╭─ Kutipan Teks

Secara umum bahasa Arab telah memberi serapan kedalam bahasa Melayu yang kini resmi diadopsi sebagai bahasa Indonesia, bahasa kesatuan NKRI yang di dalamnya diperkirakan lebih dari 3000 ribu kosa kata yang berasal dari bahasa Arab, baik itu nama hari dan bilangan tanggal dalam kalender, penyebutan istilah dalam kedudukan pada undang-undang seperti Bab dan Pasal, hingga kepada nama busana resmi Indonesia yang digunakan oleh wanita Indonesia yaitu Kebaya yang akar katanya berasal dari Abayah.

Dalam masa awal pergerakan Nasional Indonesia, perkumpulan Jamiatul Kher sebagai sebuah organisasi modern pertama yang didirikan oleh orang-orang Arab, dapat dikatakan sebagai sumber inspirasi dan jendela informasi dari dunia luar yang mempengaruhi pola berfikir kaum intelektial Muslim Indonesia untuk bangkit dan memiliki kesadaran berjuang berlepas diri dari Kolonialisme. 

Lahirnya Syarekat Islam yang kelak dimotori oleh HOS Tjokroaminoto sebagai Guru Bangsa, guru politik sekaligus bapak mertua pertama Bung Karno, gagasan perjuangannya bersama tokoh pergerakan Islam lainnya sedikit banyak tersentuh dan dipengaruhi oleh gagasan perjuangan Jamiatul Kher yang resmi berdiri pada tahun 1901.

╰─

_Yang Akan Dikerjakan_.
Tuliskan kembali tanpa perubahan bagian kutipan tentang pengaruh Arab di Indonesia di atas, mulai dari "Lahirnya Syarekat Islam" sampai dengan dan termasuk "pada tahun 1901.".

╭─ Potongan Data

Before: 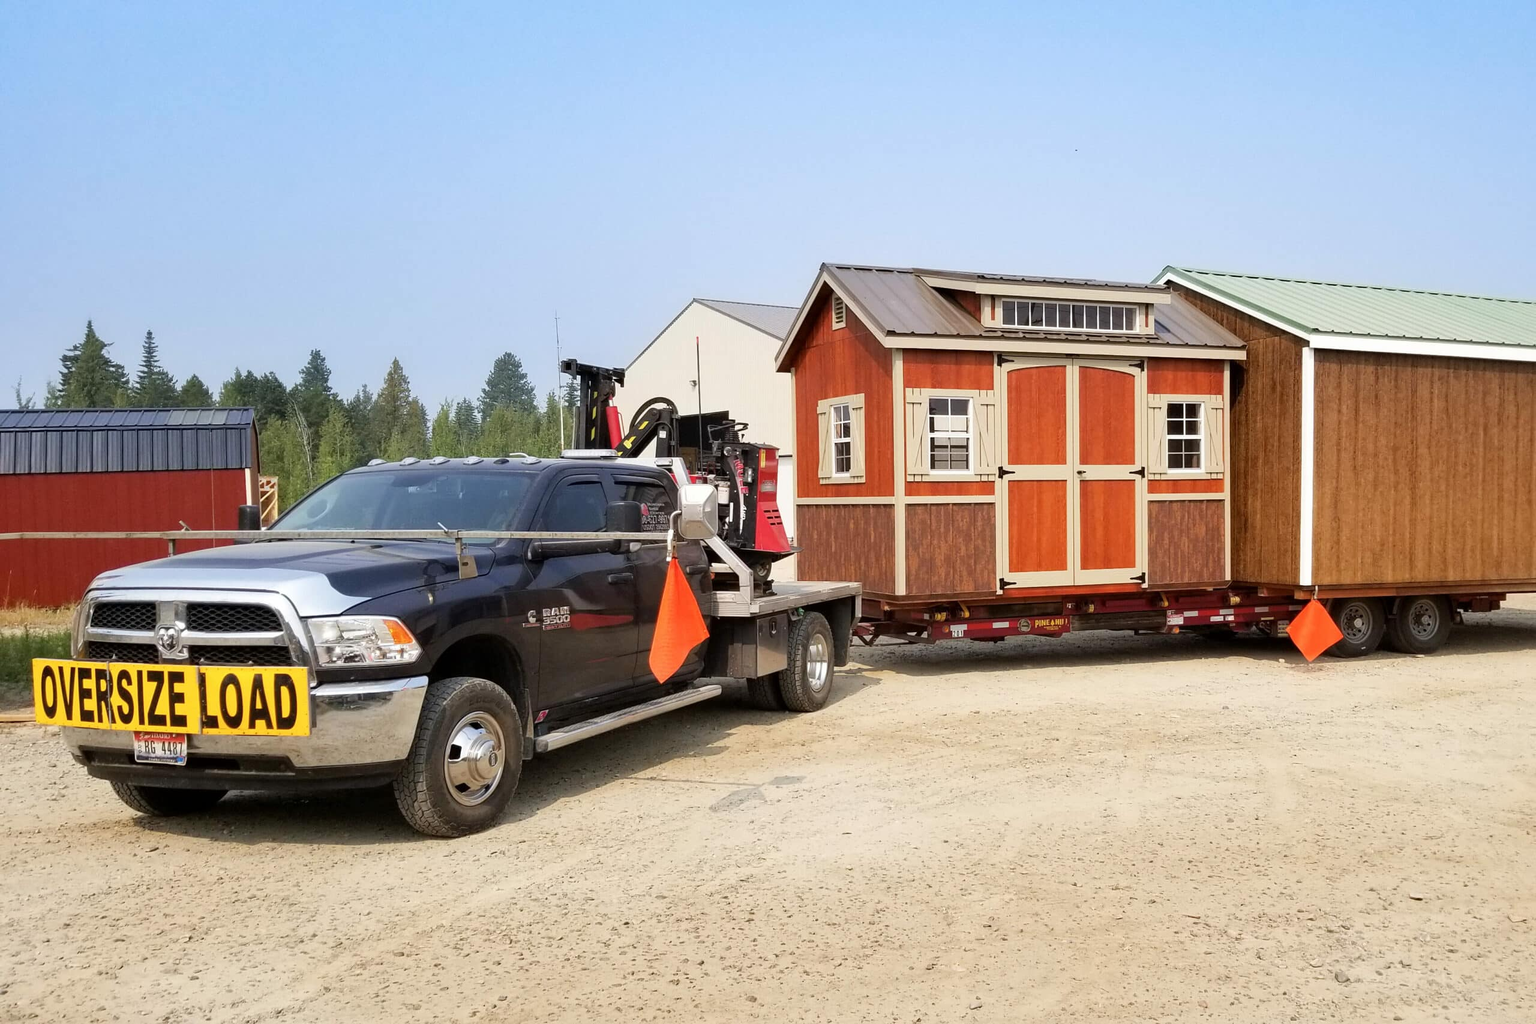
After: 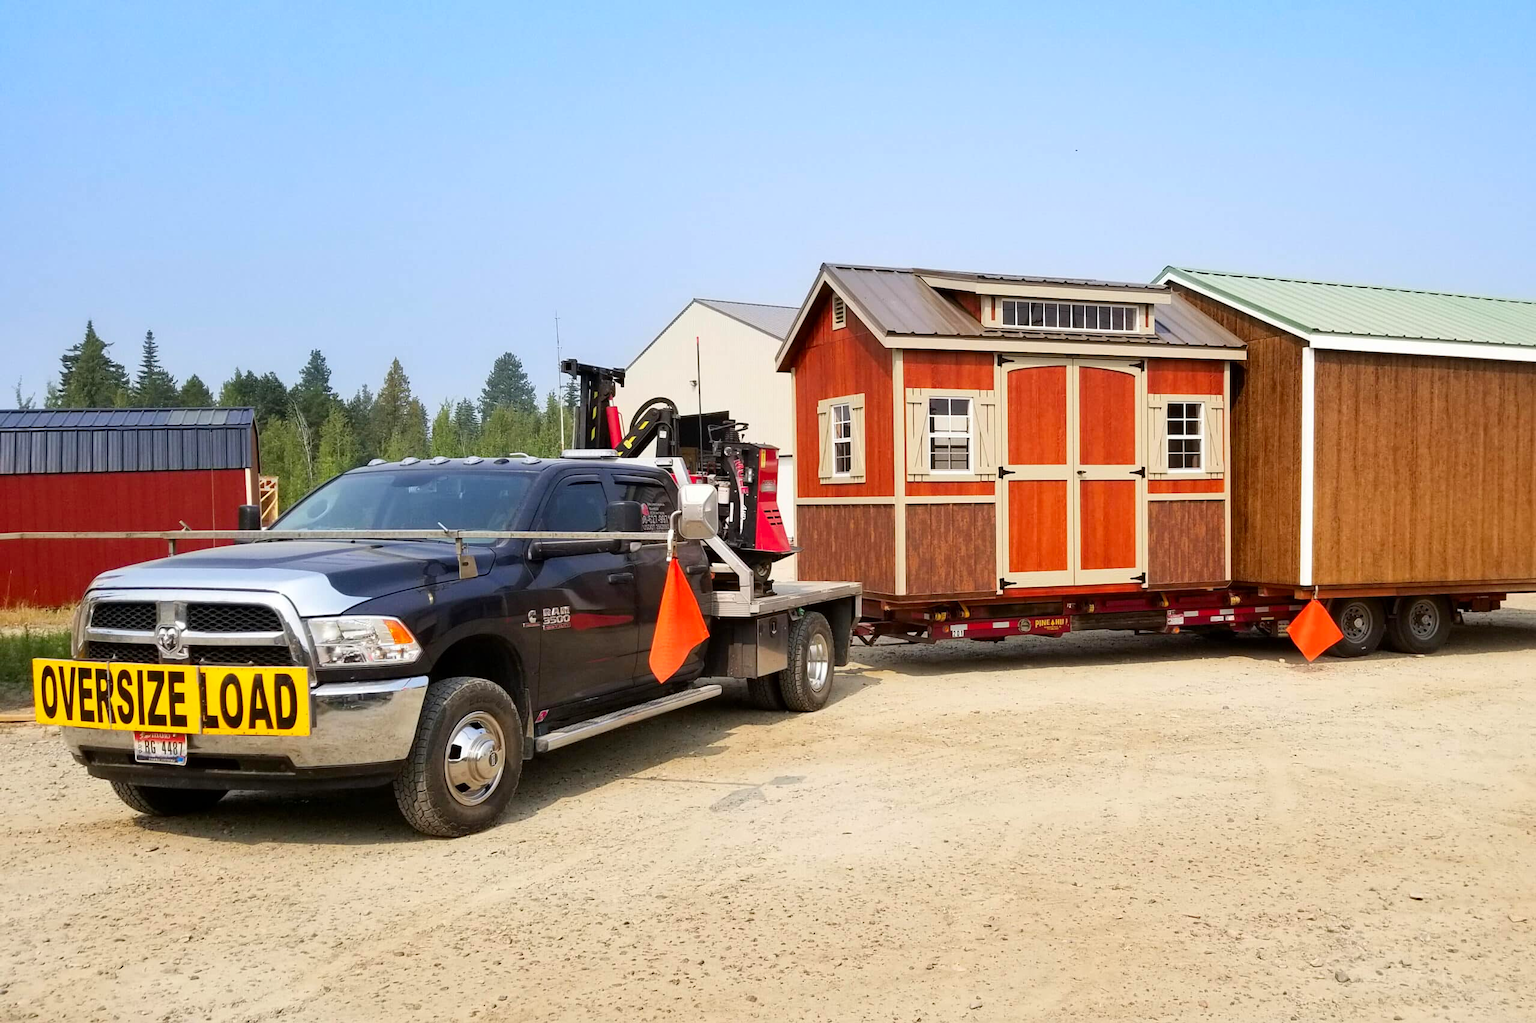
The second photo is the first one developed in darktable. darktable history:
contrast brightness saturation: contrast 0.084, saturation 0.197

╰─

_Hasil Latihan_.
Lahirnya Syarekat Islam yang kelak dimotori oleh HOS Tjokroaminoto sebagai Guru Bangsa, guru politik sekaligus bapak mertua pertama Bung Karno, gagasan perjuangannya bersama tokoh pergerakan Islam lainnya sedikit banyak tersentuh dan dipengaruhi oleh gagasan perjuangan Jamiatul Kher yang resmi berdiri pada tahun 1901.